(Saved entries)
● ● ● ● ●

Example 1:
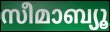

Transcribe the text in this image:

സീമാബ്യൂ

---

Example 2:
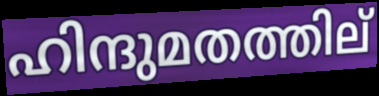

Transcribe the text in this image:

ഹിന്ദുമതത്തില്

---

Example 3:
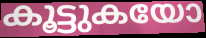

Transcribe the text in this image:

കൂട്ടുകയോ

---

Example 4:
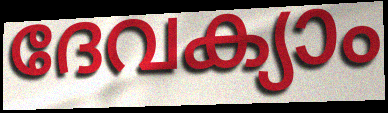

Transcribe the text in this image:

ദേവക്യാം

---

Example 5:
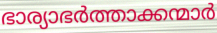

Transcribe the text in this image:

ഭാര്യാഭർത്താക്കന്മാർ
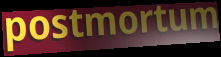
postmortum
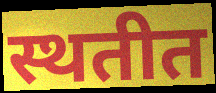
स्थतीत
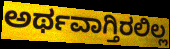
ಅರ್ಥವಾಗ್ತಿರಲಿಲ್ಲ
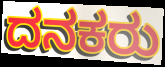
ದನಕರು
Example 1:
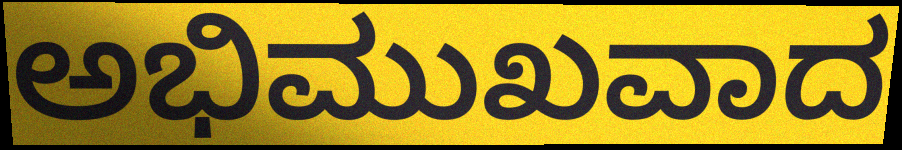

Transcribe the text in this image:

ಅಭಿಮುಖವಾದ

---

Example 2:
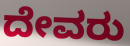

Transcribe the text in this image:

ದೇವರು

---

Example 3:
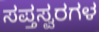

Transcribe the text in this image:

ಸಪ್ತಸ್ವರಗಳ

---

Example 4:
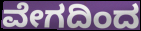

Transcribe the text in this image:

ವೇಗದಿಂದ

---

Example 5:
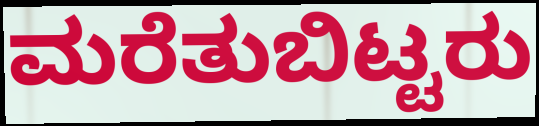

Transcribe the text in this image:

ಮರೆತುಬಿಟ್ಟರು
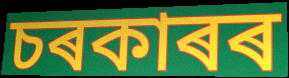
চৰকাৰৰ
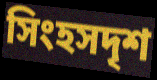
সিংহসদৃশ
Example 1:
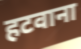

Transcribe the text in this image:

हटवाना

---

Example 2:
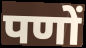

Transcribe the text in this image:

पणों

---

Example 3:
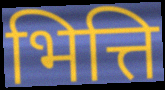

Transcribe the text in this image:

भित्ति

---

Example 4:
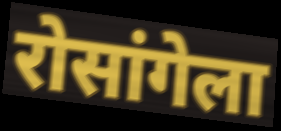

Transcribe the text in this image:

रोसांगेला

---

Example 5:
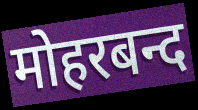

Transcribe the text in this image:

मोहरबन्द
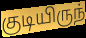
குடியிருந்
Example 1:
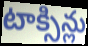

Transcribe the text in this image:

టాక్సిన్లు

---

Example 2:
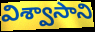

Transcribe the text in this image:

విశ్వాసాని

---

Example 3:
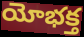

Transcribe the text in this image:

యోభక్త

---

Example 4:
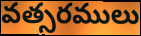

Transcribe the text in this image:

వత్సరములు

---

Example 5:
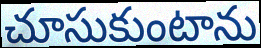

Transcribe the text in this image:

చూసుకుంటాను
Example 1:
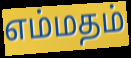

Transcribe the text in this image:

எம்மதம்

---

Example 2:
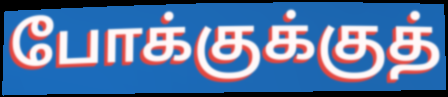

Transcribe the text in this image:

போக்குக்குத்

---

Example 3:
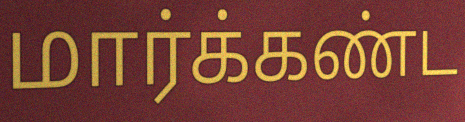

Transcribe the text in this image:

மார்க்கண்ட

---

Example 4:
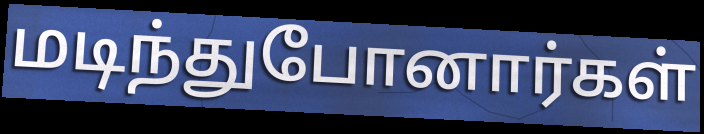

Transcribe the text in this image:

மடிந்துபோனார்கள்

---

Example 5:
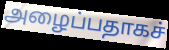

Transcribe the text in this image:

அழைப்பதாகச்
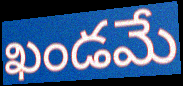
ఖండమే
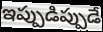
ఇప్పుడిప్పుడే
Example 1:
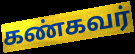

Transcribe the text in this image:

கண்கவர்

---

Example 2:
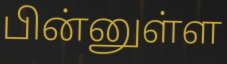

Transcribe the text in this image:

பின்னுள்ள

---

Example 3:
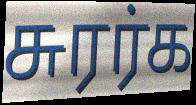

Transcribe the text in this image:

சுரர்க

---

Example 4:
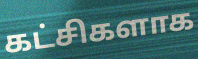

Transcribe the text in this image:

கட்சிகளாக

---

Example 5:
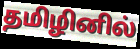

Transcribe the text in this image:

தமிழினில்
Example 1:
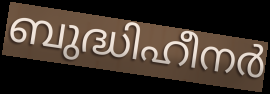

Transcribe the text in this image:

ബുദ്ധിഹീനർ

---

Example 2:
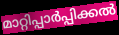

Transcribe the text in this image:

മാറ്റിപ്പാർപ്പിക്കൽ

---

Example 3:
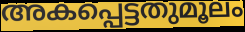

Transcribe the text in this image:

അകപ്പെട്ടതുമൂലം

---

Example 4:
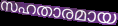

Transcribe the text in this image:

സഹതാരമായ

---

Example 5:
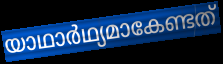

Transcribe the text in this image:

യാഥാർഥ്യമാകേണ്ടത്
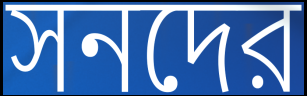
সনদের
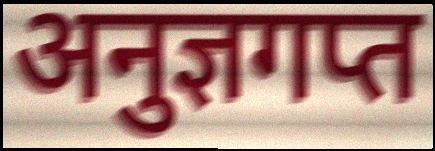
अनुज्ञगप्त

● ● ● ● ●

What the task requires: The entries above should be given again exactly, minus any pictures.

Result below:
Example 1:

Transcribe the text in this image:

സീമാബ്യൂ

---

Example 2:

Transcribe the text in this image:

ഹിന്ദുമതത്തില്

---

Example 3:

Transcribe the text in this image:

കൂട്ടുകയോ

---

Example 4:

Transcribe the text in this image:

ദേവക്യാം

---

Example 5:

Transcribe the text in this image:

ഭാര്യാഭർത്താക്കന്മാർ
postmortum
स्थतीत
ಅರ್ಥವಾಗ್ತಿರಲಿಲ್ಲ
ದನಕರು
Example 1:

Transcribe the text in this image:

ಅಭಿಮುಖವಾದ

---

Example 2:

Transcribe the text in this image:

ದೇವರು

---

Example 3:

Transcribe the text in this image:

ಸಪ್ತಸ್ವರಗಳ

---

Example 4:

Transcribe the text in this image:

ವೇಗದಿಂದ

---

Example 5:

Transcribe the text in this image:

ಮರೆತುಬಿಟ್ಟರು
চৰকাৰৰ
সিংহসদৃশ
Example 1:

Transcribe the text in this image:

हटवाना

---

Example 2:

Transcribe the text in this image:

पणों

---

Example 3:

Transcribe the text in this image:

भित्ति

---

Example 4:

Transcribe the text in this image:

रोसांगेला

---

Example 5:

Transcribe the text in this image:

मोहरबन्द
குடியிருந்
Example 1:

Transcribe the text in this image:

టాక్సిన్లు

---

Example 2:

Transcribe the text in this image:

విశ్వాసాని

---

Example 3:

Transcribe the text in this image:

యోభక్త

---

Example 4:

Transcribe the text in this image:

వత్సరములు

---

Example 5:

Transcribe the text in this image:

చూసుకుంటాను
Example 1:

Transcribe the text in this image:

எம்மதம்

---

Example 2:

Transcribe the text in this image:

போக்குக்குத்

---

Example 3:

Transcribe the text in this image:

மார்க்கண்ட

---

Example 4:

Transcribe the text in this image:

மடிந்துபோனார்கள்

---

Example 5:

Transcribe the text in this image:

அழைப்பதாகச்
ఖండమే
ఇప్పుడిప్పుడే
Example 1:

Transcribe the text in this image:

கண்கவர்

---

Example 2:

Transcribe the text in this image:

பின்னுள்ள

---

Example 3:

Transcribe the text in this image:

சுரர்க

---

Example 4:

Transcribe the text in this image:

கட்சிகளாக

---

Example 5:

Transcribe the text in this image:

தமிழினில்
Example 1:

Transcribe the text in this image:

ബുദ്ധിഹീനർ

---

Example 2:

Transcribe the text in this image:

മാറ്റിപ്പാർപ്പിക്കൽ

---

Example 3:

Transcribe the text in this image:

അകപ്പെട്ടതുമൂലം

---

Example 4:

Transcribe the text in this image:

സഹതാരമായ

---

Example 5:

Transcribe the text in this image:

യാഥാർഥ്യമാകേണ്ടത്
সনদের
अनुज्ञगप्त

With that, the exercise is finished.